Superar a crise da zona do euro
David Cameron não arreda. Durante o Conselho Europeu, ele deverá fazer um apelo para que votem contra ou a favor de Jean-Claude Juncker, o que seria algo inédito entre chefes de Estado e de governo."Se a vontade é de encontrar um candidato consensual, a decisão deveria ser adiada, mas se os dirigentes não querem nem mesmo considerar outros nomes, deve haver uma votação", avisa uma fonte britânica. "É importante que cada dirigente assuma uma posição clara quando princípios tão determinantes estão em jogo: conceder novos poderes ao Parlamento através de um acordo espúrio", diz a mesma fonte.
A provável nomeação de Jean-Claude Juncker também tem provocado um sério embate entre os dirigentes que o apoiam. Desta vez a questão é a política econômica a ser seguida para superar a crise da zona do euro quatro anos após o naufrágio da Grécia. Coordenada por Matteo Renzi, presidente do conselho italiano, e por François Hollande, a rebelião tem como alvo a austeridade recomendada pela chanceler alemã.
No sábado (21), em Paris, os chefes de governo socialdemocratas europeus apoiaram oficialmente a candidatura de Jean-Claude Juncker, esperando que ele adote parte de suas demandas, apesar das reservas de Angela Merkel.
"As prioridades que escolhemos", explicou François Hollande após o encontro, "são primeiramente o crescimento e o emprego, usando todas as margens, todas as flexibilidades do pacto de estabilidade e de crescimento, e lançar um grande programa de investimentos para organizar, entre outras coisas, a transição energética e a independência energética da Europa."
Briga à distância com a chanceler alemã
Os chefes de governo socialdemocratas não estão procurando renegociar o pacto de estabilidade e de crescimento, mas lutam por uma aplicação "inteligente" desse instrumento de disciplina orçamentária. Segundo Hollande, usar todas as flexibilidades significa respeitar os compromissos. "Mas nós [poderíamos] saber quais são os investimentos que estão entrando ou não no nível dos gastos, essa é a proposta italiana", explica o presidente francês, que acredita que "poderia haver ajustes em um certo número de esforços ligados aos fundos estruturais". François Hollande explicou que ele havia sido "encarregado de levar essas orientações" durante o Conselho Europeu.Nessa briga à distância com Angela Merkel, o chefe do Estado recebeu o apoio enfático do vice-chanceler alemão Sigmar Gabriel.
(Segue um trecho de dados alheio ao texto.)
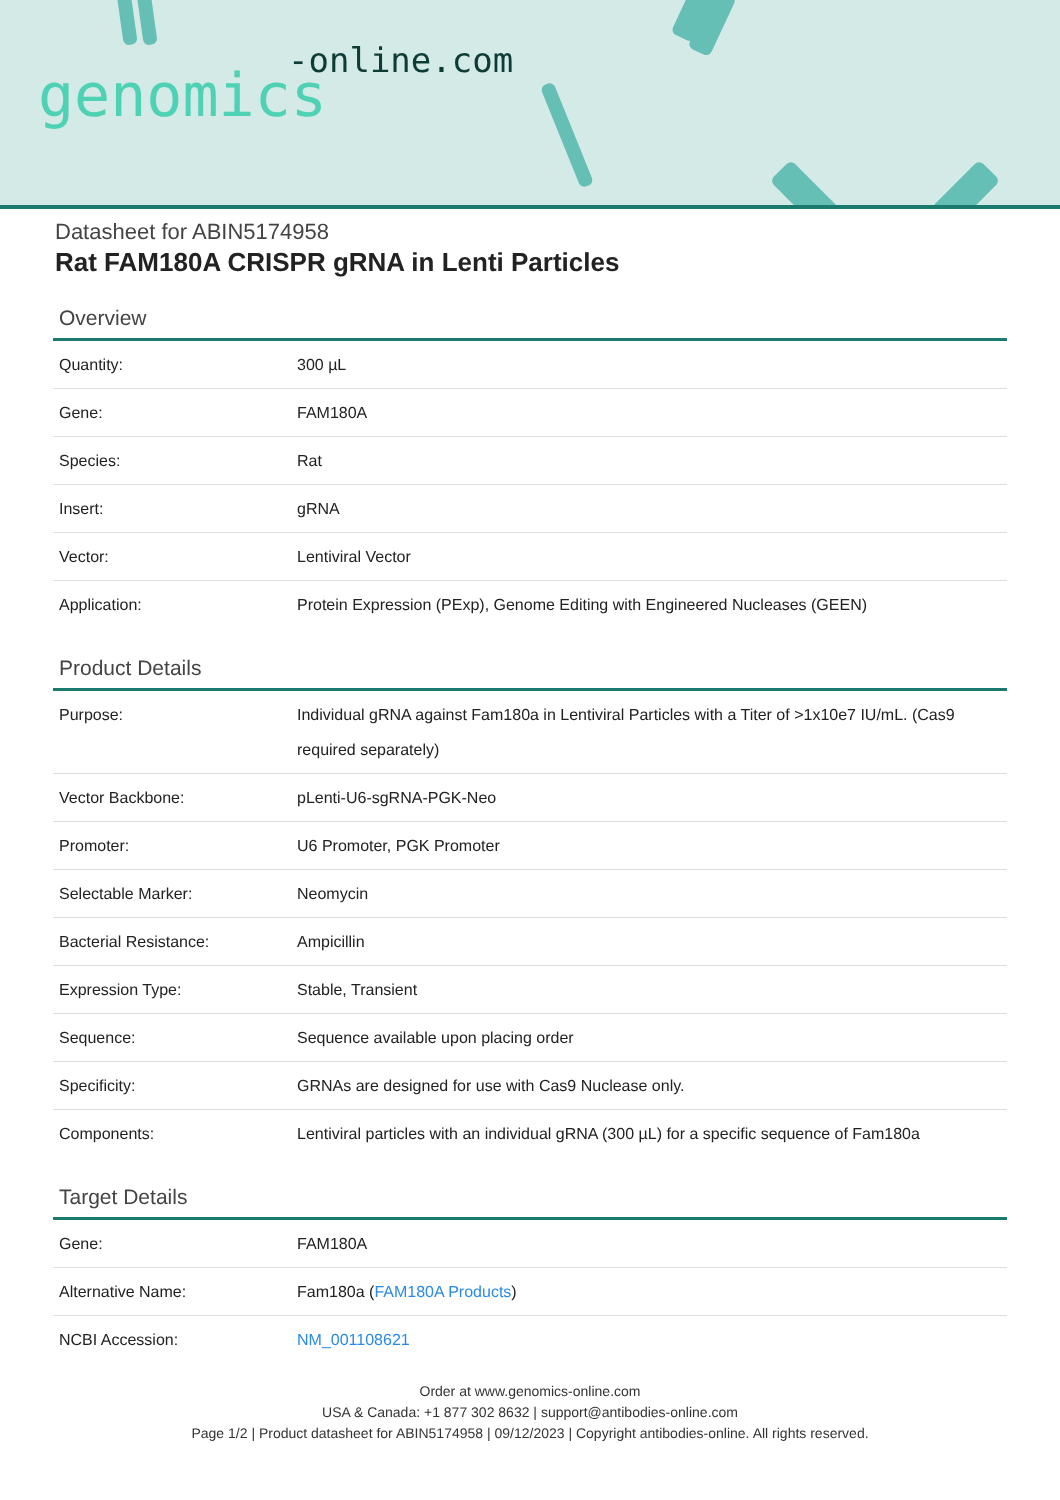-online.com
genomics
Datasheet for ABIN5174958
Rat FAM180A CRISPR gRNA in Lenti Particles
Overview
| Quantity: | 300 µL |
| Gene: | FAM180A |
| Species: | Rat |
| Insert: | gRNA |
| Vector: | Lentiviral Vector |
| Application: | Protein Expression (PExp), Genome Editing with Engineered Nucleases (GEEN) |
Product Details
| Purpose: | Individual gRNA against Fam180a in Lentiviral Particles with a Titer of >1x10e7 IU/mL. (Cas9 required separately) |
| Vector Backbone: | pLenti-U6-sgRNA-PGK-Neo |
| Promoter: | U6 Promoter, PGK Promoter |
| Selectable Marker: | Neomycin |
| Bacterial Resistance: | Ampicillin |
| Expression Type: | Stable, Transient |
| Sequence: | Sequence available upon placing order |
| Specificity: | GRNAs are designed for use with Cas9 Nuclease only. |
| Components: | Lentiviral particles with an individual gRNA (300 µL) for a specific sequence of Fam180a |
Target Details
| Gene: | FAM180A |
| Alternative Name: | Fam180a ( FAM180A Products ) |
| NCBI Accession: | NM_001108621 |
Order at www.genomics-online.com
USA & Canada: +1 877 302 8632 | support@antibodies-online.com
Page 1/2 | Product datasheet for ABIN5174958 | 09/12/2023 | Copyright antibodies-online. All rights reserved.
Este lembrou a situação da Alemanha em 2003: o governo de Gerhard Schröder havia então lançado seu amplo plano de reformas, sem ter condições de respeitar suas metas de deficit.
O líder do Partido Socialdemocrata alemão reconhece que poderia se conceder a mesma flexibilidade a outros países. Mas ele também não dispõe de uma grande margem de manobra diante de Angela Merkel.
Seus compatriotas são em grande parte comprometidos com o pacto de estabilidade, criado a pedido de Helmut Kohl para disciplinar os países do Sul. Angela Merkel e o ministro das Finanças, Wolfgang Schäuble, mudaram a orientação do debate, na semana passada, e figuras secundárias assumiram o papel de criticar Sigmar Gabriel. Para Steffen Kampeter (CDU, direita), secretário de Estado junto ao ministro das Finanças, está fora de cogitação modificar o pacto.
"Existem limites. É como se recusássemos o acordo sobre o salário mínimo", ele explica, para deixar claro aos socialdemocratas europeus que, com ou sem Juncker, não chegou a hora de uma mudança de política.